▸ ACTIVITY
The listing below should be printed exactly, every line of it. Skip the pictures.
»»
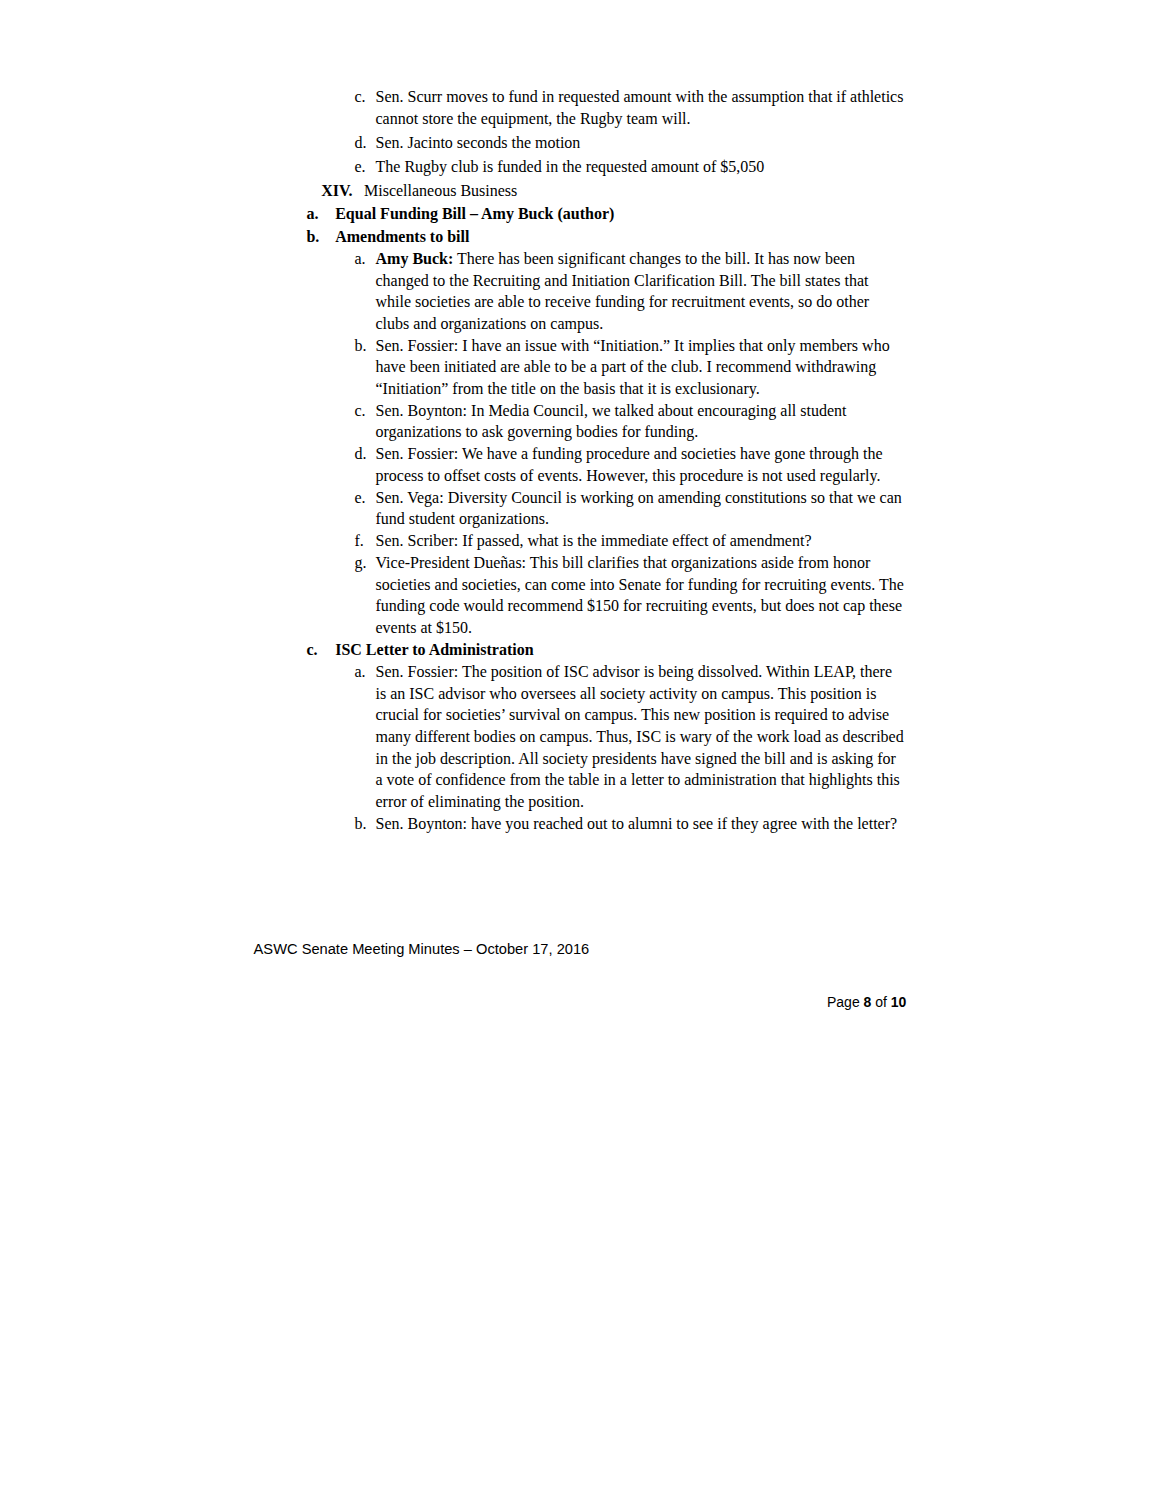c. Sen. Scurr moves to fund in requested amount with the assumption that if athletics cannot store the equipment, the Rugby team will.
d. Sen. Jacinto seconds the motion
e. The Rugby club is funded in the requested amount of $5,050
XIV. Miscellaneous Business
a. Equal Funding Bill – Amy Buck (author)
b. Amendments to bill
a. Amy Buck: There has been significant changes to the bill. It has now been changed to the Recruiting and Initiation Clarification Bill. The bill states that while societies are able to receive funding for recruitment events, so do other clubs and organizations on campus.
b. Sen. Fossier: I have an issue with “Initiation.” It implies that only members who have been initiated are able to be a part of the club. I recommend withdrawing “Initiation” from the title on the basis that it is exclusionary.
c. Sen. Boynton: In Media Council, we talked about encouraging all student organizations to ask governing bodies for funding.
d. Sen. Fossier: We have a funding procedure and societies have gone through the process to offset costs of events. However, this procedure is not used regularly.
e. Sen. Vega: Diversity Council is working on amending constitutions so that we can fund student organizations.
f. Sen. Scriber: If passed, what is the immediate effect of amendment?
g. Vice-President Dueñas: This bill clarifies that organizations aside from honor societies and societies, can come into Senate for funding for recruiting events. The funding code would recommend $150 for recruiting events, but does not cap these events at $150.
c. ISC Letter to Administration
a. Sen. Fossier: The position of ISC advisor is being dissolved. Within LEAP, there is an ISC advisor who oversees all society activity on campus. This position is crucial for societies’ survival on campus. This new position is required to advise many different bodies on campus. Thus, ISC is wary of the work load as described in the job description. All society presidents have signed the bill and is asking for a vote of confidence from the table in a letter to administration that highlights this error of eliminating the position.
b. Sen. Boynton: have you reached out to alumni to see if they agree with the letter?
ASWC Senate Meeting Minutes – October 17, 2016
Page 8 of 10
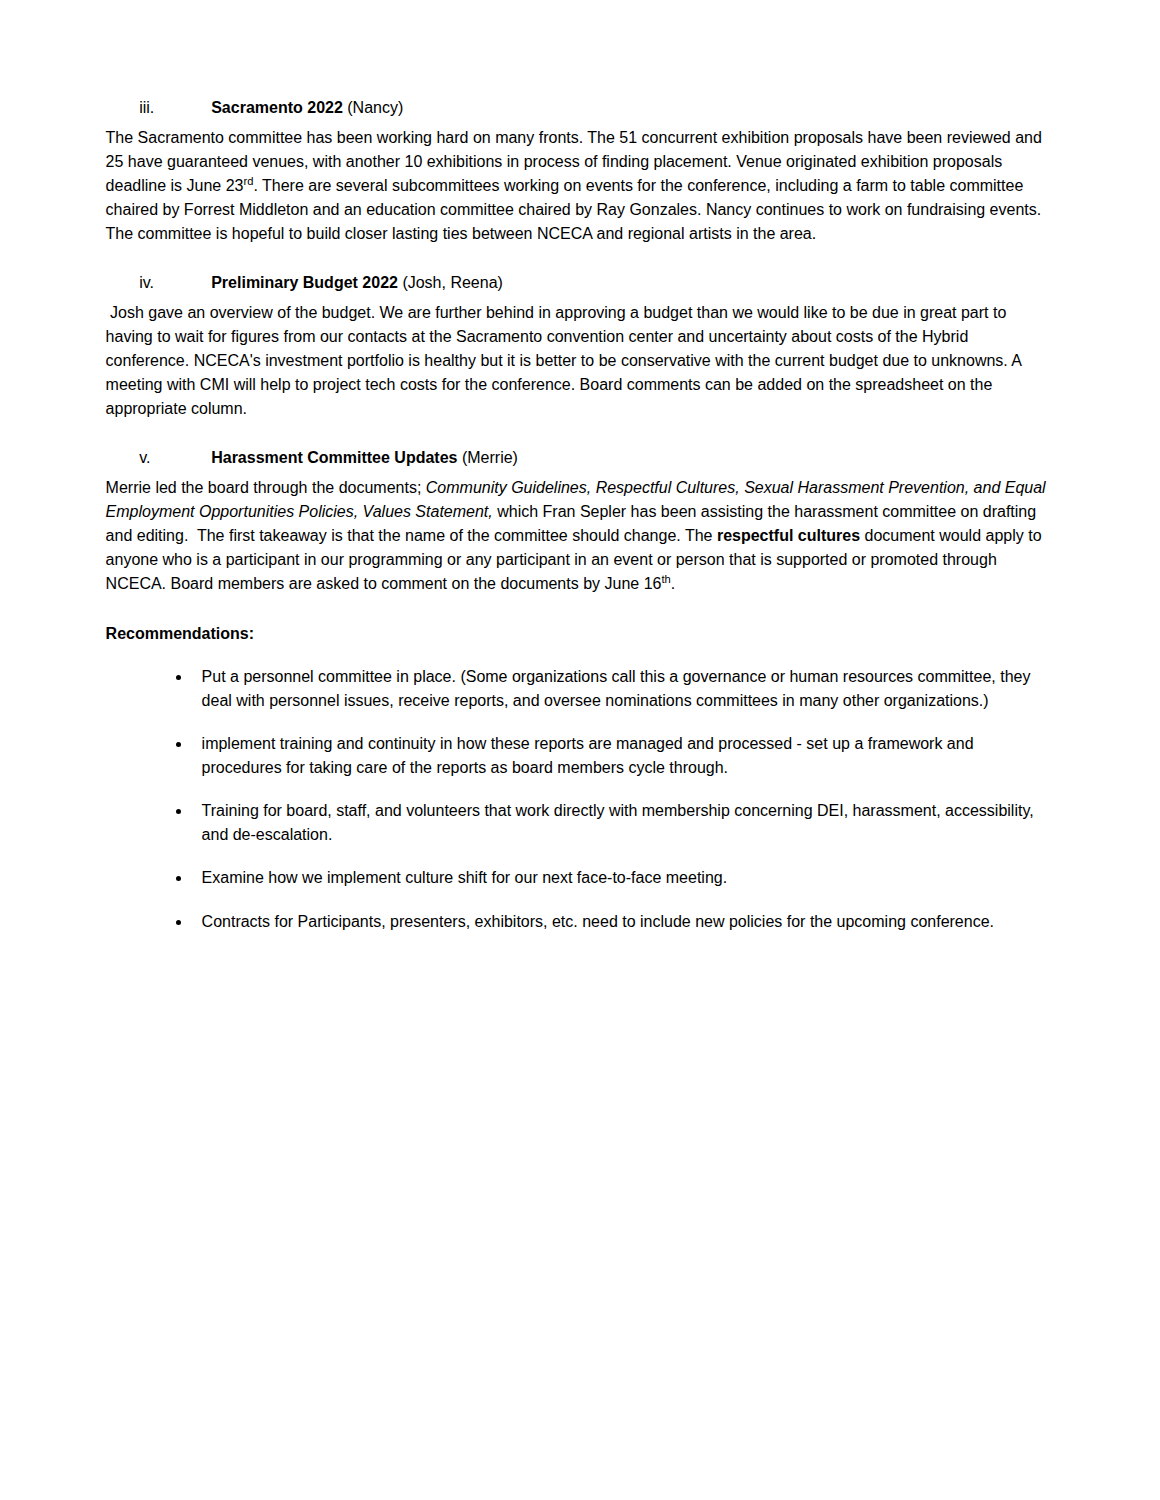iii. Sacramento 2022 (Nancy)
The Sacramento committee has been working hard on many fronts. The 51 concurrent exhibition proposals have been reviewed and 25 have guaranteed venues, with another 10 exhibitions in process of finding placement. Venue originated exhibition proposals deadline is June 23rd. There are several subcommittees working on events for the conference, including a farm to table committee chaired by Forrest Middleton and an education committee chaired by Ray Gonzales. Nancy continues to work on fundraising events. The committee is hopeful to build closer lasting ties between NCECA and regional artists in the area.
iv. Preliminary Budget 2022 (Josh, Reena)
Josh gave an overview of the budget. We are further behind in approving a budget than we would like to be due in great part to having to wait for figures from our contacts at the Sacramento convention center and uncertainty about costs of the Hybrid conference. NCECA's investment portfolio is healthy but it is better to be conservative with the current budget due to unknowns. A meeting with CMI will help to project tech costs for the conference. Board comments can be added on the spreadsheet on the appropriate column.
v. Harassment Committee Updates (Merrie)
Merrie led the board through the documents; Community Guidelines, Respectful Cultures, Sexual Harassment Prevention, and Equal Employment Opportunities Policies, Values Statement, which Fran Sepler has been assisting the harassment committee on drafting and editing. The first takeaway is that the name of the committee should change. The respectful cultures document would apply to anyone who is a participant in our programming or any participant in an event or person that is supported or promoted through NCECA. Board members are asked to comment on the documents by June 16th.
Recommendations:
Put a personnel committee in place. (Some organizations call this a governance or human resources committee, they deal with personnel issues, receive reports, and oversee nominations committees in many other organizations.)
implement training and continuity in how these reports are managed and processed - set up a framework and procedures for taking care of the reports as board members cycle through.
Training for board, staff, and volunteers that work directly with membership concerning DEI, harassment, accessibility, and de-escalation.
Examine how we implement culture shift for our next face-to-face meeting.
Contracts for Participants, presenters, exhibitors, etc. need to include new policies for the upcoming conference.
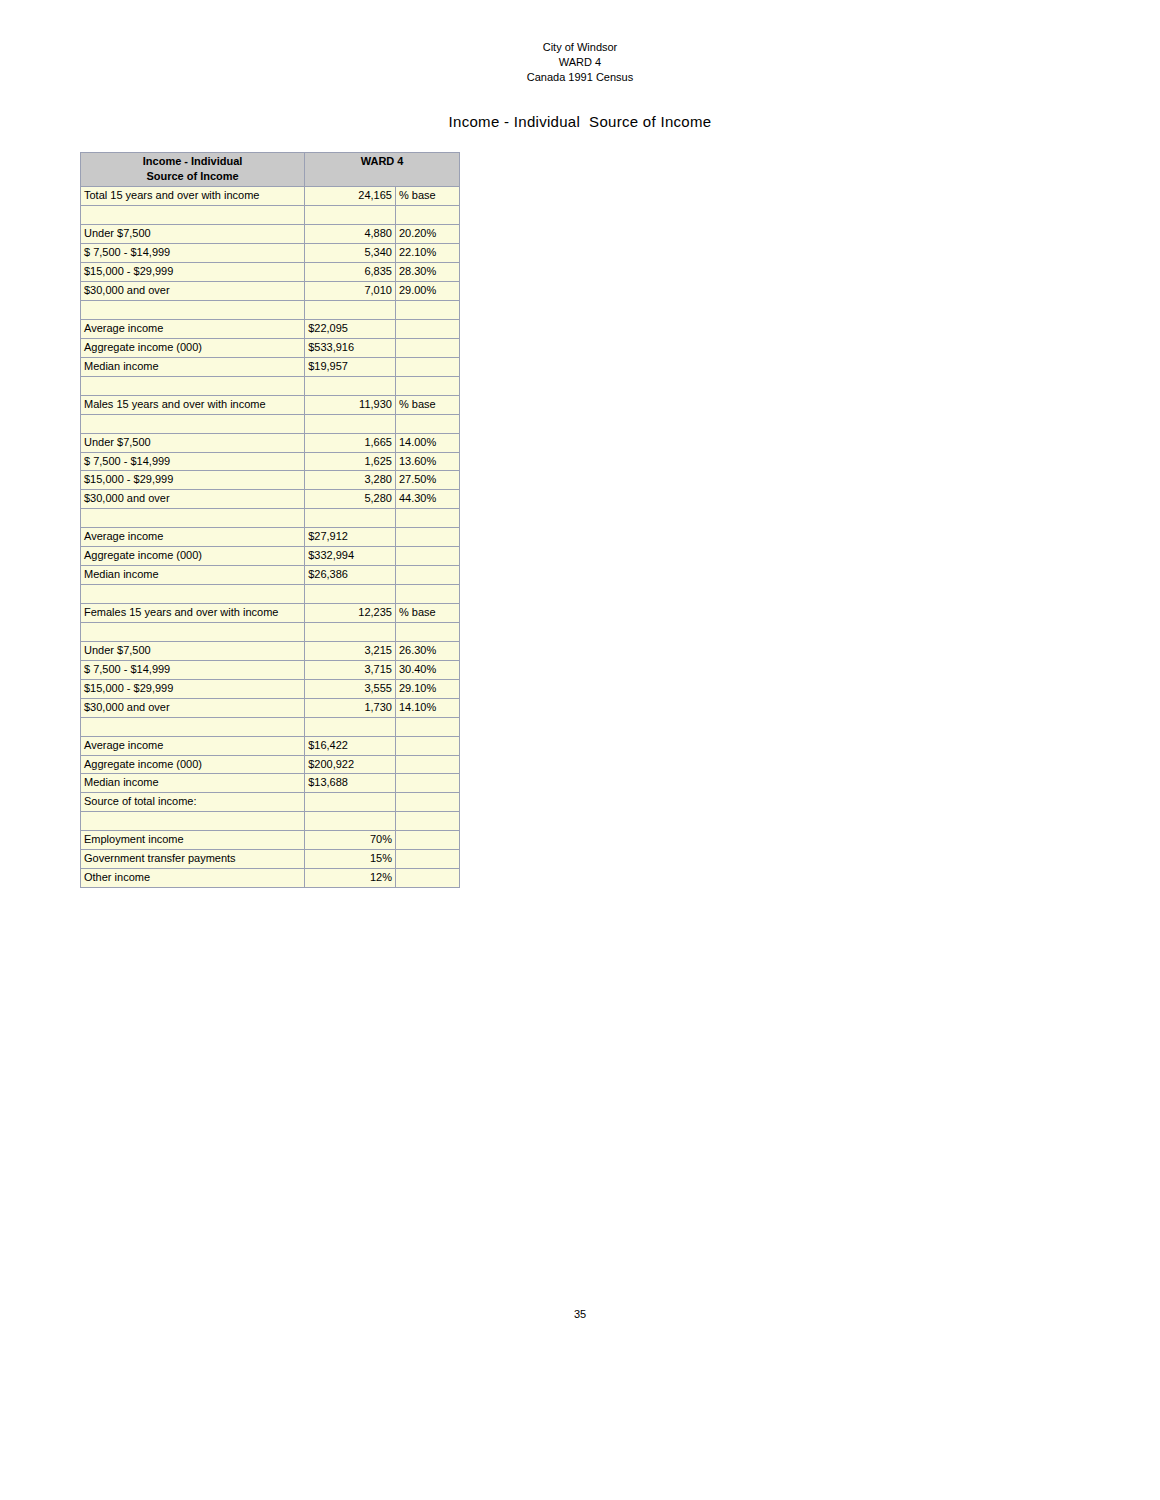City of Windsor
WARD 4
Canada 1991 Census
Income - Individual Source of Income
| Income - Individual Source of Income | WARD 4 |
| --- | --- |
| Total 15 years and over with income | 24,165 | % base |
| Under $7,500 | 4,880 | 20.20% |
| $ 7,500 - $14,999 | 5,340 | 22.10% |
| $15,000 - $29,999 | 6,835 | 28.30% |
| $30,000 and over | 7,010 | 29.00% |
| Average income | $22,095 | |
| Aggregate income (000) | $533,916 | |
| Median income | $19,957 | |
| Males 15 years and over with income | 11,930 | % base |
| Under $7,500 | 1,665 | 14.00% |
| $ 7,500 - $14,999 | 1,625 | 13.60% |
| $15,000 - $29,999 | 3,280 | 27.50% |
| $30,000 and over | 5,280 | 44.30% |
| Average income | $27,912 | |
| Aggregate income (000) | $332,994 | |
| Median income | $26,386 | |
| Females 15 years and over with income | 12,235 | % base |
| Under $7,500 | 3,215 | 26.30% |
| $ 7,500 - $14,999 | 3,715 | 30.40% |
| $15,000 - $29,999 | 3,555 | 29.10% |
| $30,000 and over | 1,730 | 14.10% |
| Average income | $16,422 | |
| Aggregate income (000) | $200,922 | |
| Median income | $13,688 | |
| Source of total income: | | |
| Employment income | 70% | |
| Government transfer payments | 15% | |
| Other income | 12% | |
35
««
▸ ANSWER FOR THE TASK
c. Sen. Scurr moves to fund in requested amount with the assumption that if athletics cannot store the equipment, the Rugby team will.
d. Sen. Jacinto seconds the motion
e. The Rugby club is funded in the requested amount of $5,050
XIV. Miscellaneous Business
a. Equal Funding Bill – Amy Buck (author)
b. Amendments to bill
a. Amy Buck: There has been significant changes to the bill. It has now been changed to the Recruiting and Initiation Clarification Bill. The bill states that while societies are able to receive funding for recruitment events, so do other clubs and organizations on campus.
b. Sen. Fossier: I have an issue with “Initiation.” It implies that only members who have been initiated are able to be a part of the club. I recommend withdrawing “Initiation” from the title on the basis that it is exclusionary.
c. Sen. Boynton: In Media Council, we talked about encouraging all student organizations to ask governing bodies for funding.
d. Sen. Fossier: We have a funding procedure and societies have gone through the process to offset costs of events. However, this procedure is not used regularly.
e. Sen. Vega: Diversity Council is working on amending constitutions so that we can fund student organizations.
f. Sen. Scriber: If passed, what is the immediate effect of amendment?
g. Vice-President Dueñas: This bill clarifies that organizations aside from honor societies and societies, can come into Senate for funding for recruiting events. The funding code would recommend $150 for recruiting events, but does not cap these events at $150.
c. ISC Letter to Administration
a. Sen. Fossier: The position of ISC advisor is being dissolved. Within LEAP, there is an ISC advisor who oversees all society activity on campus. This position is crucial for societies’ survival on campus. This new position is required to advise many different bodies on campus. Thus, ISC is wary of the work load as described in the job description. All society presidents have signed the bill and is asking for a vote of confidence from the table in a letter to administration that highlights this error of eliminating the position.
b. Sen. Boynton: have you reached out to alumni to see if they agree with the letter?
ASWC Senate Meeting Minutes – October 17, 2016
Page 8 of 10
iii. Sacramento 2022 (Nancy)
The Sacramento committee has been working hard on many fronts. The 51 concurrent exhibition proposals have been reviewed and 25 have guaranteed venues, with another 10 exhibitions in process of finding placement. Venue originated exhibition proposals deadline is June 23rd. There are several subcommittees working on events for the conference, including a farm to table committee chaired by Forrest Middleton and an education committee chaired by Ray Gonzales. Nancy continues to work on fundraising events. The committee is hopeful to build closer lasting ties between NCECA and regional artists in the area.
iv. Preliminary Budget 2022 (Josh, Reena)
Josh gave an overview of the budget. We are further behind in approving a budget than we would like to be due in great part to having to wait for figures from our contacts at the Sacramento convention center and uncertainty about costs of the Hybrid conference. NCECA's investment portfolio is healthy but it is better to be conservative with the current budget due to unknowns. A meeting with CMI will help to project tech costs for the conference. Board comments can be added on the spreadsheet on the appropriate column.
v. Harassment Committee Updates (Merrie)
Merrie led the board through the documents; Community Guidelines, Respectful Cultures, Sexual Harassment Prevention, and Equal Employment Opportunities Policies, Values Statement, which Fran Sepler has been assisting the harassment committee on drafting and editing. The first takeaway is that the name of the committee should change. The respectful cultures document would apply to anyone who is a participant in our programming or any participant in an event or person that is supported or promoted through NCECA. Board members are asked to comment on the documents by June 16th.
Recommendations:
Put a personnel committee in place. (Some organizations call this a governance or human resources committee, they deal with personnel issues, receive reports, and oversee nominations committees in many other organizations.)
implement training and continuity in how these reports are managed and processed - set up a framework and procedures for taking care of the reports as board members cycle through.
Training for board, staff, and volunteers that work directly with membership concerning DEI, harassment, accessibility, and de-escalation.
Examine how we implement culture shift for our next face-to-face meeting.
Contracts for Participants, presenters, exhibitors, etc. need to include new policies for the upcoming conference.
City of Windsor
WARD 4
Canada 1991 Census
Income - Individual Source of Income
| Income - Individual Source of Income | WARD 4 |
| --- | --- |
| Total 15 years and over with income | 24,165 | % base |
| Under $7,500 | 4,880 | 20.20% |
| $ 7,500 - $14,999 | 5,340 | 22.10% |
| $15,000 - $29,999 | 6,835 | 28.30% |
| $30,000 and over | 7,010 | 29.00% |
| Average income | $22,095 | |
| Aggregate income (000) | $533,916 | |
| Median income | $19,957 | |
| Males 15 years and over with income | 11,930 | % base |
| Under $7,500 | 1,665 | 14.00% |
| $ 7,500 - $14,999 | 1,625 | 13.60% |
| $15,000 - $29,999 | 3,280 | 27.50% |
| $30,000 and over | 5,280 | 44.30% |
| Average income | $27,912 | |
| Aggregate income (000) | $332,994 | |
| Median income | $26,386 | |
| Females 15 years and over with income | 12,235 | % base |
| Under $7,500 | 3,215 | 26.30% |
| $ 7,500 - $14,999 | 3,715 | 30.40% |
| $15,000 - $29,999 | 3,555 | 29.10% |
| $30,000 and over | 1,730 | 14.10% |
| Average income | $16,422 | |
| Aggregate income (000) | $200,922 | |
| Median income | $13,688 | |
| Source of total income: | | |
| Employment income | 70% | |
| Government transfer payments | 15% | |
| Other income | 12% | |
35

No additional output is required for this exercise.